ON The Deirdre O’Kane Show, the Irish comedienne claimed she’d considered becoming a hooker “just to get out the house”. Hookers don’t kiss on the lips, she said. “I’d have to do something different. I’d kiss on the lips exclusively. That’s the definition of thinking outside the box... ” Guest Jason Byrne was on form too, saying his dad “snored like his soul was leaving his body”.

*STRICTLY did Halloween last weekend. Not sure how Dan Walker’s lobster claws and Anton dressed as The Riddler fitted the theme, but full marks to Claudia. With no extra effort, she looked scarier than the lot of ’em.

*AN Only Connect contestant was called “a Poundland Garry Bushell”. Outrageous. The real Poundland me is Ant Middleton. Not really. It’s Popeye’s Bluto.

*IF we can revive Blankety-Blank, why not Madhouse? Joe Pasquale would be the perfect host for the fast-moving character-driven sketch show.

*STACEY Slater said she’d married jailbird Eve to “give her a stable home”. That’s like moving to Afghanistan for the feminism.

*SPITTING Image had sixteen gagwriters and no laughs. Televison never targets the insanity of our times because “satirists” and TV producers buy into it.

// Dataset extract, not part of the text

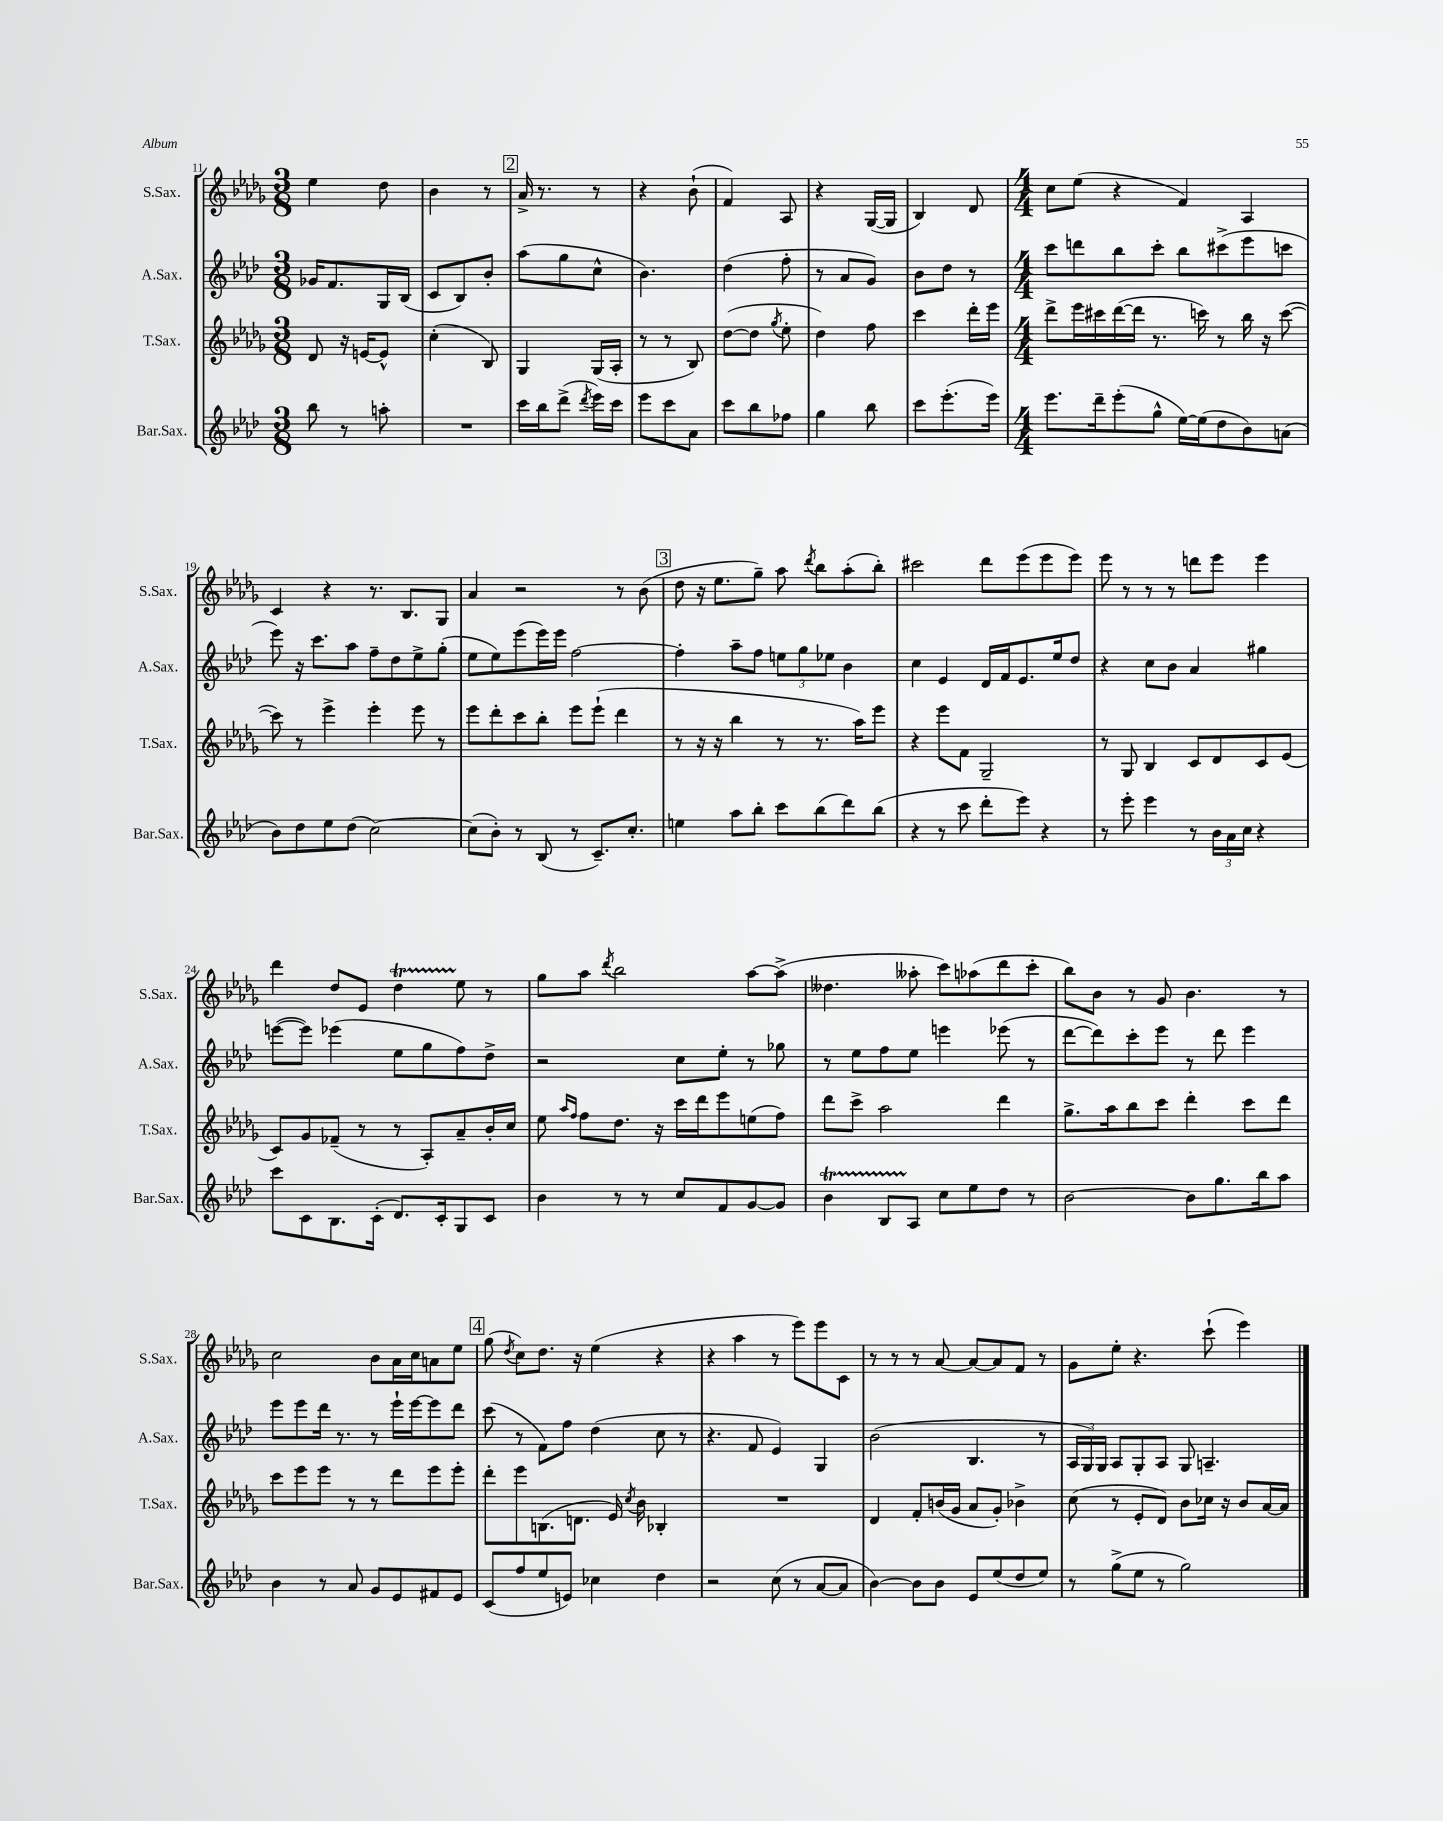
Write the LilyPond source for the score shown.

Small Joys of TV: Shaun Ryder and Bez on Buzzcocks. Mr Dynamite: The Rise Of James Brown (SkyArts). Worzel Gummidge. Evelyne Brochu, Paris Police 1900.

Random irritations: BBC reporters who think they’re political activists. “Meat Free Monday” not getting laughed straight out of Walford. Football Focus – more like football f**ked up.

TV questions: Is Shetland a load of old pony? Why did Jerry Hall go on Celebrity Antique Roadshow when she’s got a priceless old Aussie relic at home? If Ed Sheeran had stayed 15stone, would the maths symbol for his new album have been Pi?

Separated at birth: Gregg Wallace and this Sontarian? One looks like an over-baked potato, the other is likely to eat him.

Classic Clanger. Giovanna Fletcher was talking about a hand-operated jungle shower on I’m A Celebrity when she said: “I’m the only girl here – who’s going to pump me now in the shower?”